*Extrait du texte*:

********************

C’est quand même un autre monde. Même si vous avez été un footballeur professionnel, c’est quand même osé d’accepter d’assumer cette fonction. N’avez-vous pas d’appréhension ? Quels étaient les défis à relever ? N’aviez-vous pas peur d’avoir à affronter les gens du milieu ?

C’est vrai que le footballeur est différent de l’arbitre mais un footballeur doit connaître les règles du football, un peu comme l’arbitre. Diriger cette commission, c’était un peu osé de l’accepter. Le président a sondé ses hommes et il s’est dit que j’étais celui qui est capable de mener cette mission parce que je ne suis pas un président de club parce que c’était aussi l’une des conditions. Je n’ai aucune peur d’affronter les gens du milieu, même pas d’appréhensions. Il y a toujours des problèmes de personnes dans le milieu de l’arbitrage ivoirien. Justement, il fallait quelqu’un de neutre et de neuf pour pouvoir ramener certaines positions qui étaient totalement à l’opposé.

A ce jour, quel est le nombre d’arbitres féminines en Côte d’Ivoire et à quel niveau officient-elles ?

********************

*Données fournies*:

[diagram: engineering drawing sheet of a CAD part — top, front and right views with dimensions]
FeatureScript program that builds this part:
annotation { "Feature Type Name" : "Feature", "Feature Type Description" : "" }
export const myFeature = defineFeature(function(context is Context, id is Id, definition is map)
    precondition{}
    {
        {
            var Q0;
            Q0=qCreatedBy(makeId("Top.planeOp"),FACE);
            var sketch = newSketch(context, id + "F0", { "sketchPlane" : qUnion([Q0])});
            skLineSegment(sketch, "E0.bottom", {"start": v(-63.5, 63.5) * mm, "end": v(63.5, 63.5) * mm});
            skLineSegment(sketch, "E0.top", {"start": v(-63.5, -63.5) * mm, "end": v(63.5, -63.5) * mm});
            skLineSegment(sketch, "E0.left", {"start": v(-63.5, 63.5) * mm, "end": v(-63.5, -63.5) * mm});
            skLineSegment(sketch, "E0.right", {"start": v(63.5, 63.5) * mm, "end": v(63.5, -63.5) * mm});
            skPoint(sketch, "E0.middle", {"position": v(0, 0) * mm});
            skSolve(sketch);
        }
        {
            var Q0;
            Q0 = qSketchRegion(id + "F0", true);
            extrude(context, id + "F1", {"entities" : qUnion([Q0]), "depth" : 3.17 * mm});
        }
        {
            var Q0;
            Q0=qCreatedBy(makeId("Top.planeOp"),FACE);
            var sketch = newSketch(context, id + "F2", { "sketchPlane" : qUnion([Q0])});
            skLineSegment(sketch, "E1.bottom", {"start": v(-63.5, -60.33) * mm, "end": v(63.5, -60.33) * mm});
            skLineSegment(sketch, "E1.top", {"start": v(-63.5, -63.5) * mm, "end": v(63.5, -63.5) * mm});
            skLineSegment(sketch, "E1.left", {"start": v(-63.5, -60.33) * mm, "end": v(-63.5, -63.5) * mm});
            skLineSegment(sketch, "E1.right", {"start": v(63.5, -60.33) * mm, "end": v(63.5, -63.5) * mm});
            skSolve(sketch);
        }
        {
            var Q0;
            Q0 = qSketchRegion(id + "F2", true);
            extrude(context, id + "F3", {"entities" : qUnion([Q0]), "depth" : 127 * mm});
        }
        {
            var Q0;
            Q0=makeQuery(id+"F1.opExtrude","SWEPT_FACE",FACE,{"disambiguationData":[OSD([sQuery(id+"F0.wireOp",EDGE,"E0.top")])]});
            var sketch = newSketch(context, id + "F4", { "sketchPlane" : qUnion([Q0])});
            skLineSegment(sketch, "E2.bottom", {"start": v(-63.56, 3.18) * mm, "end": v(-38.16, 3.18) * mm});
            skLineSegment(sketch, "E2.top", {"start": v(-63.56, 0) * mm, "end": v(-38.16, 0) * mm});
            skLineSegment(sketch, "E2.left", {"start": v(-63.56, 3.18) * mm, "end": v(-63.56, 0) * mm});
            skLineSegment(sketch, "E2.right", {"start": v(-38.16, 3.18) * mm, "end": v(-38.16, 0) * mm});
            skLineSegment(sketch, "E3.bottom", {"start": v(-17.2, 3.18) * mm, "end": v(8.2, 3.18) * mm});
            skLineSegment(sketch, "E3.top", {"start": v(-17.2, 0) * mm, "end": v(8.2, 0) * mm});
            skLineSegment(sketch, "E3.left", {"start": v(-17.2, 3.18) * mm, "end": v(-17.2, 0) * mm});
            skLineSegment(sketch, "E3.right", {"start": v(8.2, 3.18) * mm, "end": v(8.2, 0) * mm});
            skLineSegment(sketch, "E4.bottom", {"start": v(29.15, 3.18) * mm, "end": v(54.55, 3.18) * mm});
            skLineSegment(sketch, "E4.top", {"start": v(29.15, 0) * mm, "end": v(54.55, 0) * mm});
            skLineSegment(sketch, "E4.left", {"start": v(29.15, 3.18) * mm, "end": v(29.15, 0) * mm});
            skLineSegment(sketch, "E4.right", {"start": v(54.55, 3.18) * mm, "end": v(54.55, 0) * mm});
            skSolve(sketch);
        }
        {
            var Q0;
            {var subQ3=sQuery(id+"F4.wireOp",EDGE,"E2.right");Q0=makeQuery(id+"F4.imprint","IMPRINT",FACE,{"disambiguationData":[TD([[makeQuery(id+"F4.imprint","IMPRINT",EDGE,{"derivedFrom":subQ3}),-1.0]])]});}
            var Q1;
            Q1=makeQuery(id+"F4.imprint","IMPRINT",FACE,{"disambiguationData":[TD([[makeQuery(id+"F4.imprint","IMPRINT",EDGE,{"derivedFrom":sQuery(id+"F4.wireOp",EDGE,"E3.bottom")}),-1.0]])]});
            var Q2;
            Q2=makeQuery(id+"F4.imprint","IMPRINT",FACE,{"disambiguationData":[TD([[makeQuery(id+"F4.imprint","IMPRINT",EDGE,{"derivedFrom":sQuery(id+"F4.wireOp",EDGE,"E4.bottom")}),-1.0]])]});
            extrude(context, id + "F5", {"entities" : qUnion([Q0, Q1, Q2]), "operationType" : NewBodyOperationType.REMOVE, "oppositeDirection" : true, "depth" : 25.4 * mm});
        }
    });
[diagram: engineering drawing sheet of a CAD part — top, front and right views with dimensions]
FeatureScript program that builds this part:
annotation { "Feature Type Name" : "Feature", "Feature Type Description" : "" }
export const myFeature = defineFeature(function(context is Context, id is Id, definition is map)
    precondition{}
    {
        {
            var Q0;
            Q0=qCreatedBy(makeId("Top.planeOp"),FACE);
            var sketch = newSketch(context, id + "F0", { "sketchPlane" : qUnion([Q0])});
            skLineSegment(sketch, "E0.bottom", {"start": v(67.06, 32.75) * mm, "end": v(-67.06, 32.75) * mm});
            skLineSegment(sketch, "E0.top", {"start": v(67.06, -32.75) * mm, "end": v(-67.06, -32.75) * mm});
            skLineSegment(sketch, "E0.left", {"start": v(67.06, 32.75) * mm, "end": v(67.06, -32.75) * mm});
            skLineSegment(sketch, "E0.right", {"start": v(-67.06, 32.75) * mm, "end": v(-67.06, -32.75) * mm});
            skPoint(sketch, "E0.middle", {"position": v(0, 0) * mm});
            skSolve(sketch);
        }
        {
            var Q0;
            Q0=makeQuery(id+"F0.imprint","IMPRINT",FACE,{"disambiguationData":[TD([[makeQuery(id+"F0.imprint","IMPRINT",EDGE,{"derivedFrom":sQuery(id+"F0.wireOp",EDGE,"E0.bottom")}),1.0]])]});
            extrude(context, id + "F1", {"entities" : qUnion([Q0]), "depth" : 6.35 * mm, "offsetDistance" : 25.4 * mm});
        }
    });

********************

*Objectif*: Recopiez le passage de l'entretien qui va de « C’est quand même un » jusqu'à « du milieu ? », en remplaçant « osé » par « audacieux ». Appuyez-vous uniquement sur l'entretien.

*Corrigé*:
C’est quand même un autre monde. Même si vous avez été un footballeur professionnel, c’est quand même audacieux d’accepter d’assumer cette fonction. N’avez-vous pas d’appréhension ? Quels étaient les défis à relever ? N’aviez-vous pas peur d’avoir à affronter les gens du milieu ?